→ **AIM OF THE TASK**: Return the lines of the records below verbatim, from the line containing "How many values" through the line containing "What is the highest", both included.

→ **INFORMATION SUPPLIED**:
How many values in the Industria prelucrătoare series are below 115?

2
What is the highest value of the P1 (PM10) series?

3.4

--

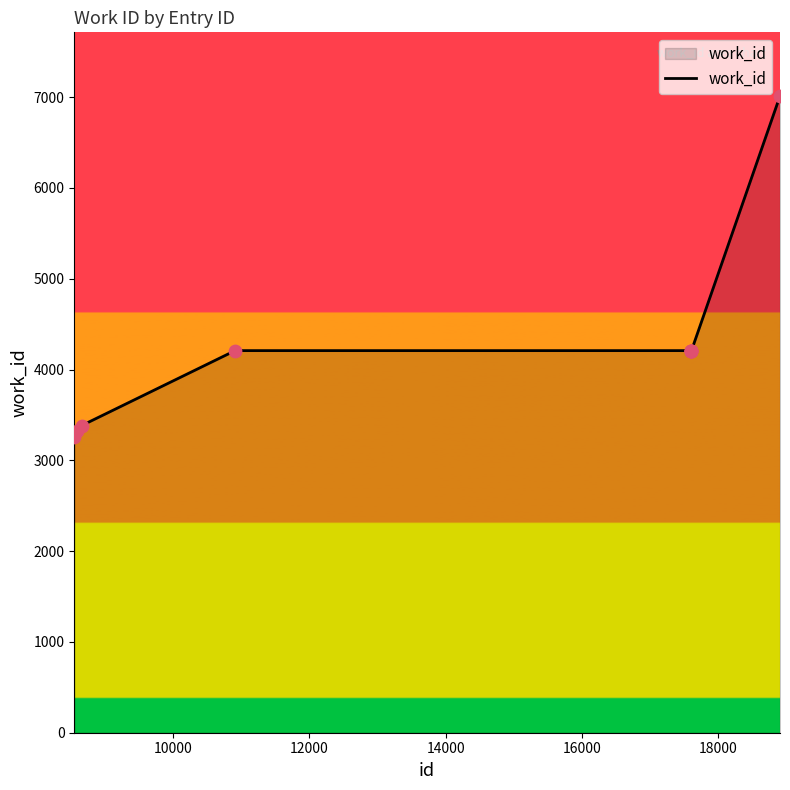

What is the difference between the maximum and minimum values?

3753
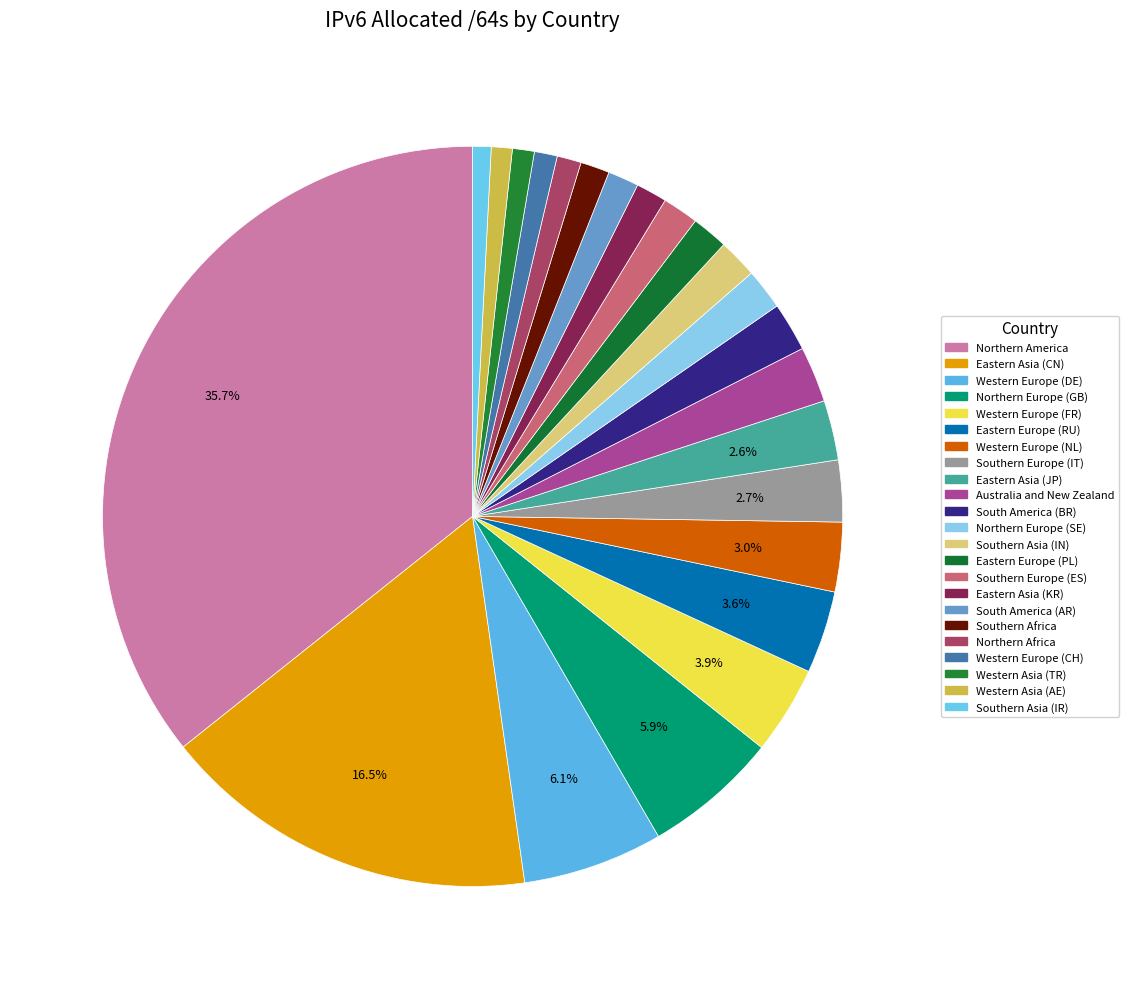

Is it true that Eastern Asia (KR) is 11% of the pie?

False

→ **EXERCISE OUTPUT**:
How many values in the Industria prelucrătoare series are below 115?

2
What is the highest value of the P1 (PM10) series?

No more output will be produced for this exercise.